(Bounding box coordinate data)

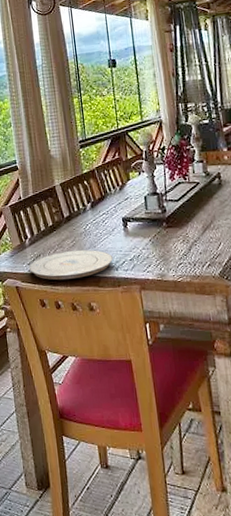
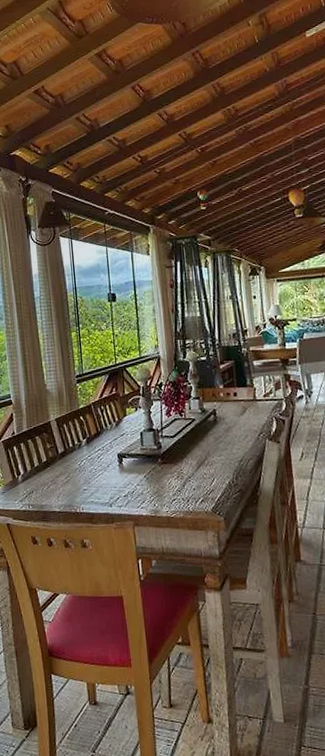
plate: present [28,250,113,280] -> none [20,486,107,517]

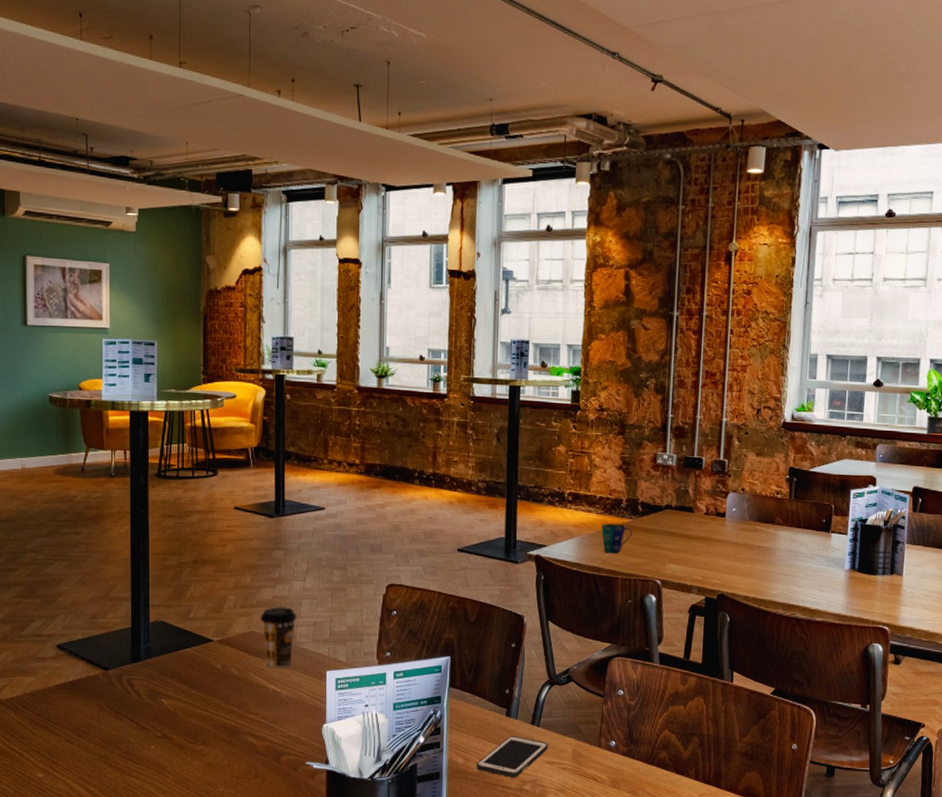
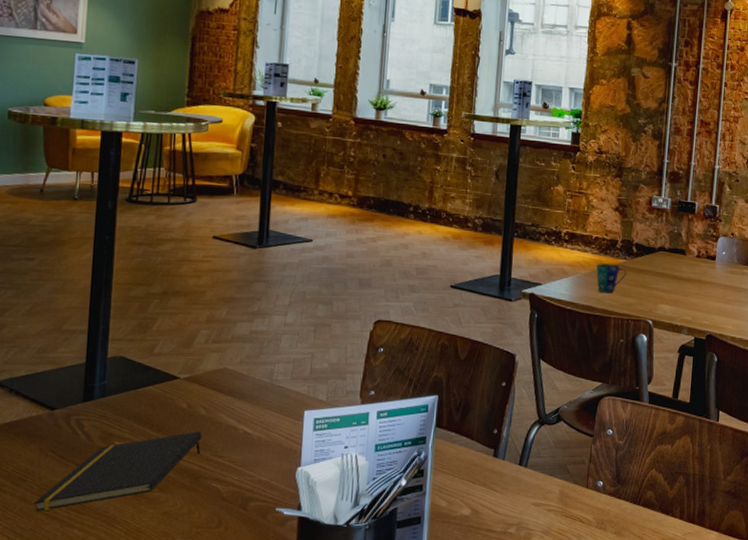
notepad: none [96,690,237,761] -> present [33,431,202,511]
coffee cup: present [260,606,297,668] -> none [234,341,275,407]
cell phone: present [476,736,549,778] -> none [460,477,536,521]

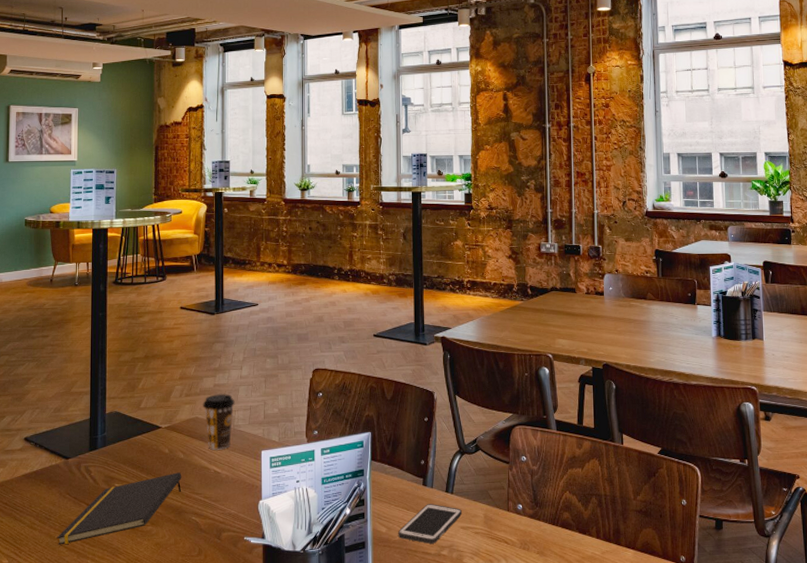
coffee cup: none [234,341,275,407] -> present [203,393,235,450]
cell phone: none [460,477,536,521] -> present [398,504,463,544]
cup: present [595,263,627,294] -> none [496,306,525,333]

WHAT YOU ARE ASKED TO DO:
In the records above, find each line holding "phone" and copy it.

YOUR RESPONSE:
cell phone: present [476,736,549,778] -> none [460,477,536,521]
cell phone: none [460,477,536,521] -> present [398,504,463,544]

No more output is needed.